- Bulong
- Coordinates: 30°44′S 121°47′E﻿ / ﻿30.74°S 121.79°E
- Country: Australia
- State: Western Australia
- LGA(s): City of Kalgoorlie-Boulder;
- Location: 580 km (360 mi) east of Perth; 34 km (21 mi) east of Kalgoorlie;
- Established: 1895

Government
- • State electorate(s): Eyre;
- • Federal division(s): O'Connor;

Area
- • Total: 1,980 km^{2} (760 sq mi)
- Elevation: 431 m (1,414 ft)

Population
- • Total(s): 0 (SAL 2016)
- Postcode: 6431

= Bulong, Western Australia =

Abandoned town in Western Australia

Bulong is an abandoned town in Western Australia located 580 km east of Perth in the Goldfields-Esperance region of Western Australia.

In 1893 a group of prospectors, Hogan, Henry, Holmes, Kennedy and Turnbull, discovered gold on a lease they were granted called IOU.

A surveyor named G. Hamilton was given instructions to design the town layout in 1894, which was to be named IOU. Hamilton suggested the name be changed to the Indigenous Australian name of a nearby spring called Bulong.

The townsite was gazetted in 1895.

On the back of gold mining the population of the town grew to 620 by 1900, and it boasted large number of businesses including several hotels, bakeries, accountants, butchers and stores. The town also had a hospital, school, police station, telegraph station and post office. The town's water supply was obtained from Lake Yindarlagooda, condensed on the lake's banks then pumped to the top of Mount Stuart to gravity feed to the town. It had its own newspaper, the Bulong Bulletin, from 1897 to 1898. Hotels included the Bulong Hotel (on the corner of Reid and Colin Streets), the Court Hotel, Globe Hotel and Grand Hotel. Bulong Post Office opened on 2 January 1896, was downgraded to a receiving office on 1 July 1921 and again to a telephone office on 1 October 1924, and closed on 30 August 1956.

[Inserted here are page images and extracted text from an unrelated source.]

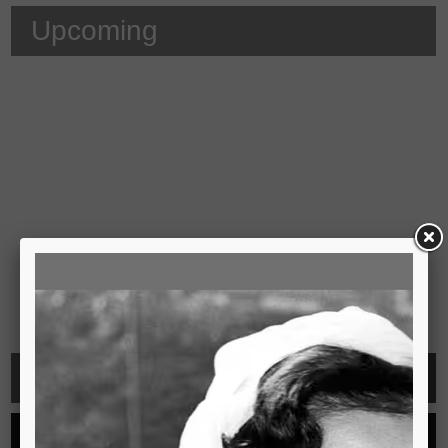
Upcoming
Video
See all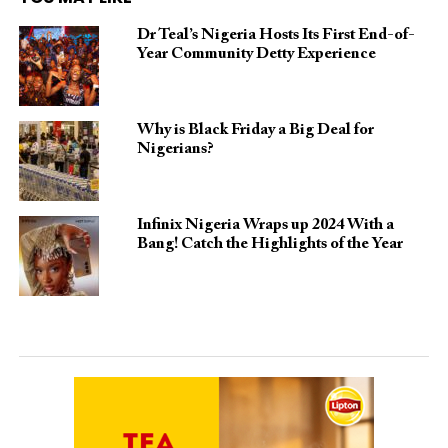
Dr Teal’s Nigeria Hosts Its First End-of-
Year Community Detty Experience
Why is Black Friday a Big Deal for
Nigerians?
Infinix Nigeria Wraps up 2024 With a
Bang! Catch the Highlights of the Year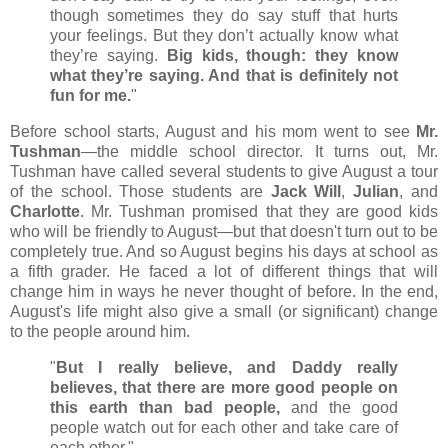
though sometimes they do say stuff that hurts
your feelings. But they don’t actually know what
they’re saying.
Big kids, though: they know
what they’re saying. And that is definitely not
fun for me.
"
Before school starts, August and his mom went to see
Mr.
Tushman
—the middle school director. It turns out, Mr.
Tushman have called several students to give August a tour
of the school. Those students are
Jack Will
,
Julian
, and
Charlotte
. Mr. Tushman promised that they are good kids
who will be friendly to August
—but that doesn't turn out to be
completely true. And so August begins his days at school as
a fifth grader. He faced a lot of different things that will
change him in ways he never thought of before. In the end,
August's life might also give a small (or significant) change
to the people around him.
"
But I really believe, and Daddy really
believes, that there are more good people on
this earth than bad people,
and the good
people watch out for each other and take care of
each other."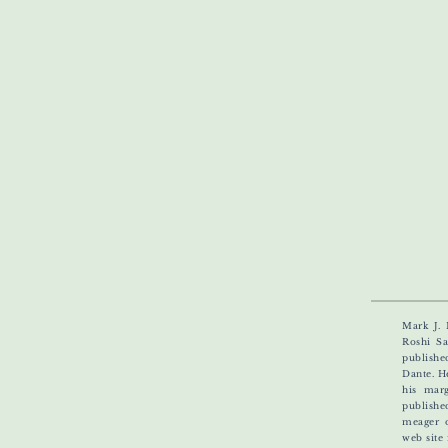
Mark J. 
Roshi Sa
publishe
Dante. H
his marg
publishe
meager 
web site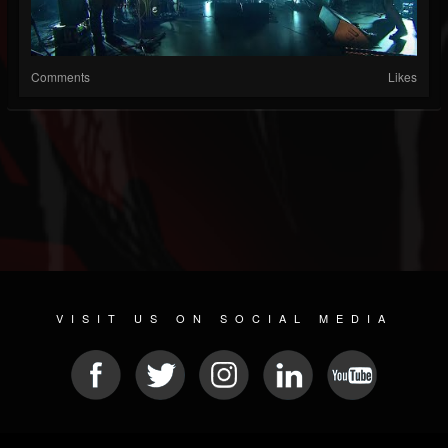
Comments
Likes
VISIT US ON SOCIAL MEDIA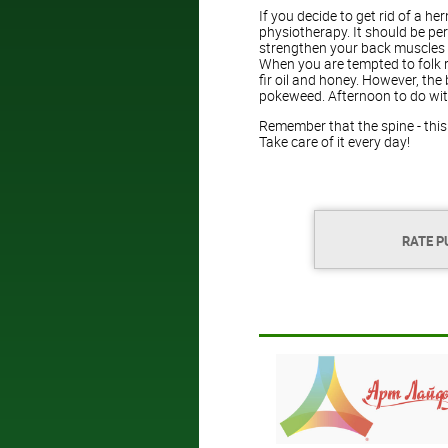
If you decide to get rid of a h
physiotherapy. It should be pe
strengthen your back muscles a
When you are tempted to folk 
fir oil and honey. However, the
pokeweed. Afternoon to do wit
Remember that the spine - thi
Take care of it every day!
RATE P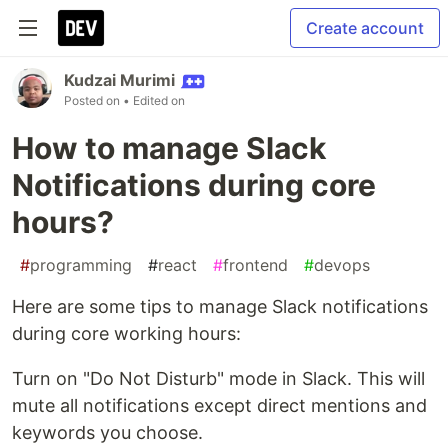
Create account
Kudzai Murimi
Posted on
• Edited on
How to manage Slack
Notifications during core
hours?
#
programming
#
react
#
frontend
#
devops
Here are some tips to manage Slack notifications
during core working hours:
Turn on "Do Not Disturb" mode in Slack. This will
mute all notifications except direct mentions and
keywords you choose.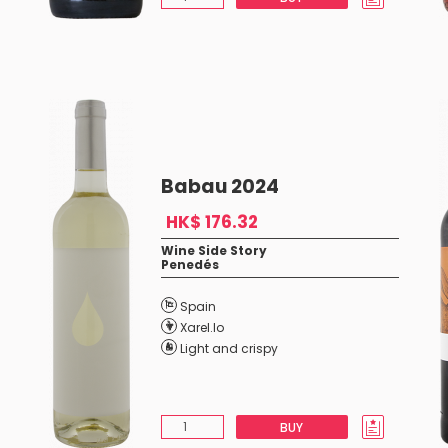
Babau 2024
HK$ 176.32
Wine Side Story
Penedés
Spain
Xarel.lo
Light and crispy
BUY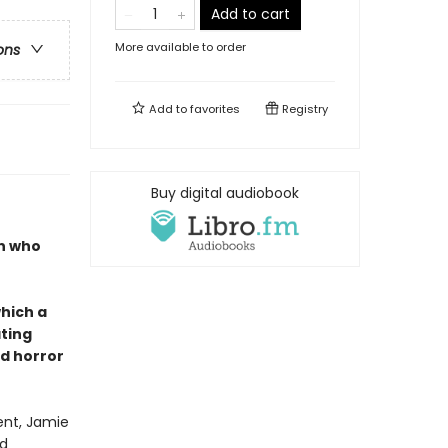
Add to cart
More available to order
ons
Add to
favorites
Registry
Buy digital audiobook
en who
which a
ating
d horror
ent, Jamie
od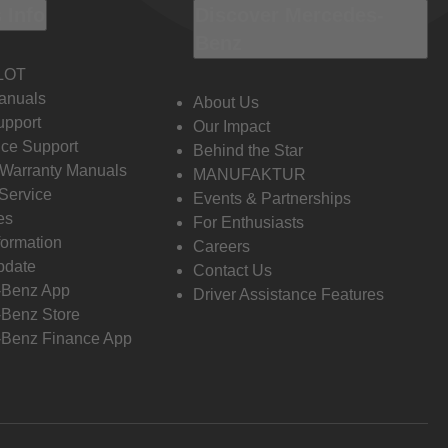
 Info
Discover Mercedes-
Benz
LOT
anuals
About Us
pport
Our Impact
ce Support
Behind the Star
 Warranty Manuals
MANUFAKTUR
Service
Events & Partnerships
es
For Enthusiasts
formation
Careers
pdate
Contact Us
-Benz App
Driver Assistance Features
Benz Store
Benz Finance App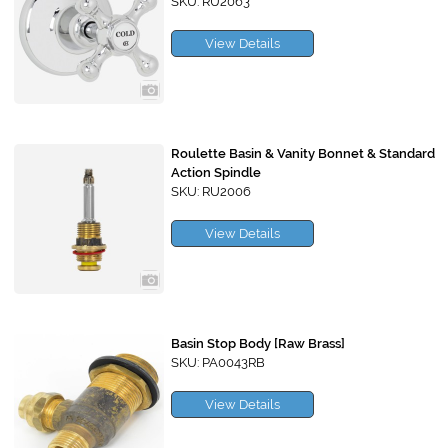
SKU: RU2063
View Details
Roulette Basin & Vanity Bonnet & Standard
Action Spindle
SKU: RU2006
View Details
Basin Stop Body [Raw Brass]
SKU: PA0043RB
View Details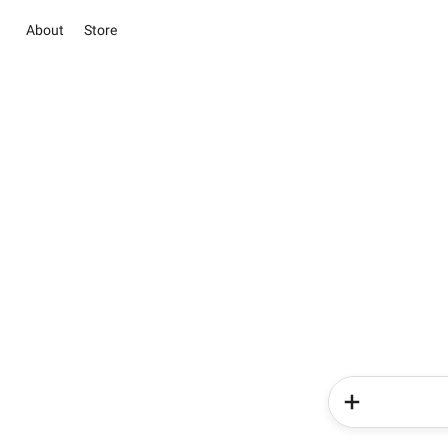
About
Store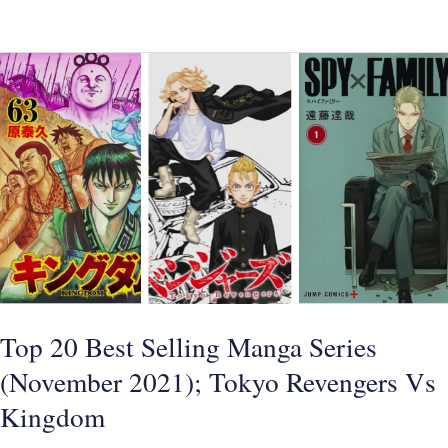
Top
20
Best
Selling
Manga
Series
(November
2021);
Tokyo
Revengers
Top 20 Best Selling Manga Series
Vs
(November 2021); Tokyo Revengers Vs
Kingdom
Kingdom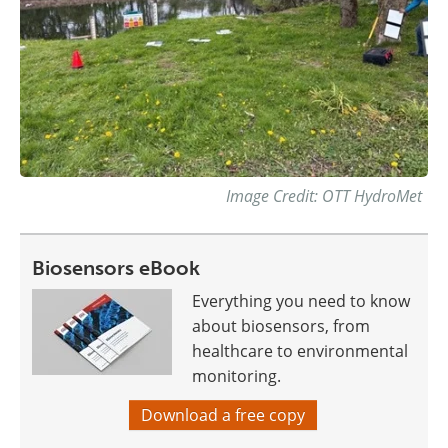
Image Credit: OTT HydroMet
Biosensors eBook
Everything you need to know
about biosensors, from
healthcare to environmental
monitoring.
Download a free copy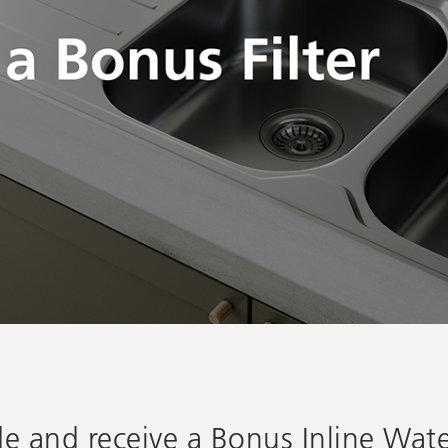
 and receive a Bonus Inline Water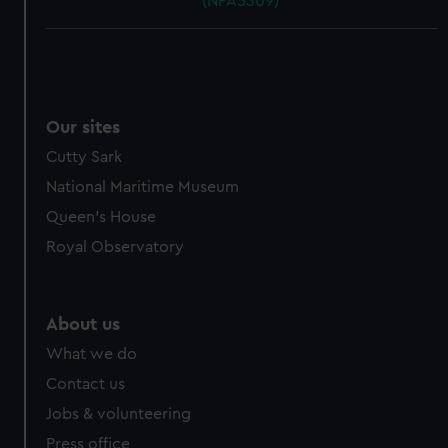
(NPA5309)
Our sites
Cutty Sark
National Maritime Museum
Queen's House
Royal Observatory
About us
What we do
Contact us
Jobs & volunteering
Press office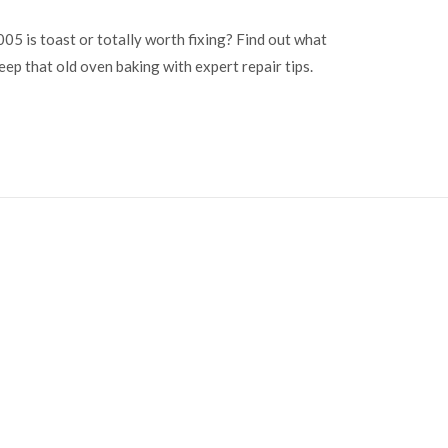
5 is toast or totally worth fixing? Find out what
eep that old oven baking with expert repair tips.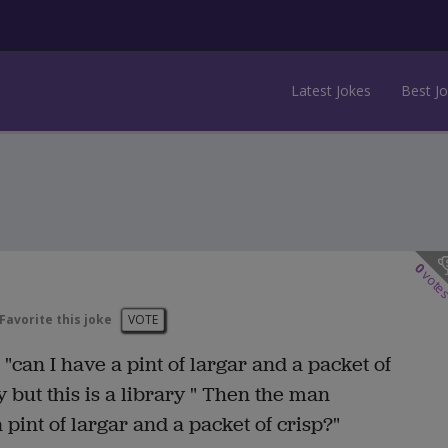
Latest Jokes
Best J
0
vote
Favorite this joke
VOTE
"can I have a pint of largar and a packet of
y but this is a library " Then the man
pint of largar and a packet of crisp?"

A nickel mine and processing plan, the Bulong Nickel Mine, operated near the old town site and was sold to Lionore in 2005. Lionore planned to upgrade the plant to process 10,000 tonnes of ore per year but were also investigating using water based technology to process 40,000 tonnes per year.

Bulong had its own local government at its height: the Municipality of Bulong existed from 1896 to 1909 and the Bulong Road District from 1899 to 1911.